Furthermore, we speculate that unit-specific calibration factors estimated in the laboratory not fully reflect inter-instrument variations in the field. This, in combination with the presence of other major sources of variation, indicates that the Bland-Altman plot only to a certain degree will capture the "true" individual diversity between raw field data and field data obtained without any measurement error. Nevertheless the outliers, which were observed, are probably explained by repeated measurements with one or few units with particular poor reliability. This highlights the importance of performing continuous calibration checks according to an a priori limit of variability.

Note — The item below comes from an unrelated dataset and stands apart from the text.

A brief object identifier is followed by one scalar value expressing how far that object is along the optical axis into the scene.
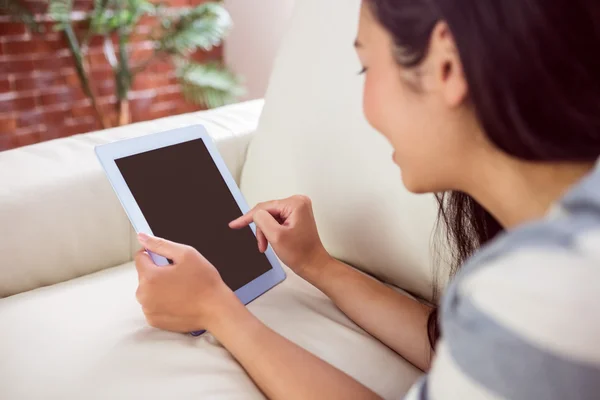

Changed inter-instrumental reliability over time
Significantly non-homogeneous standard deviations with increasing size over time were observed in the group of MTI instruments when exposed to standardized accelerations in the mechanical setup. This indicates a modestly reduced inter-instrument reliability throughout the data collection period. Although the SD increased slightly over time in the CSA instruments, a significant heterogeneous pattern could not be observed. It should be noted that when the MTI instruments were calibrated the first time in November no instrument had yet been sent into the field. Therefore, we speculate that the reduced reliability over time partly might be the result of mechanical wear on the cantilevered moving arm (the accelerometer sensor) caused by everyday movements and instrument shocks.
In the group of CSA instruments, inter-instrument variability was found to be rather high to begin with. However, it should be noted that the somewhat older CSA instruments had been used in another study before the first calibration was performed in November 2003. As time went by from November 2003 to March 2004, inter-instrument reliability in the MTI instruments was approaching the level of the CSA instruments.
Comparing acceleration responses between MTI and CSA instruments
The Actigraph count output has previously been found to increase as frequency decreases at a given acceleration [27, 28]. Therefore, the fact that in the present study CSA instruments were exposed to slightly higher frequencies compared to the MTI instruments, potentially challenges the validity of our results indicating a batch effect. However, when identical frequencies and acceleration magnitudes were applied post hoc in June 2004, the MTI instruments displayed a significantly (p < 0.001) increased acceleration response of 9.50%, when compared to the group of CSA instruments. Indications of batch/lot effects have also previously been reported by Esliger et al.  who compared mean accelerometer output in six testing conditions in a mechanical setup.
To test whether the different acceleration response observed between the batches of MTI- and CSA instruments in the present study was due to the past use of CSA instruments, the mean acceleration response was compared post hoc in the mechanical setup in 2006 immediately after all CSA units were calibrated according to the spinning procedure recommended by the manufacturer . Results revealed a significantly (p = 0.002) increased mean acceleration response of 10.7% in the MTI instruments, indicating that the diversity previously observed three years earlier apparently mirrored a more universal disparity across the two generations of instruments.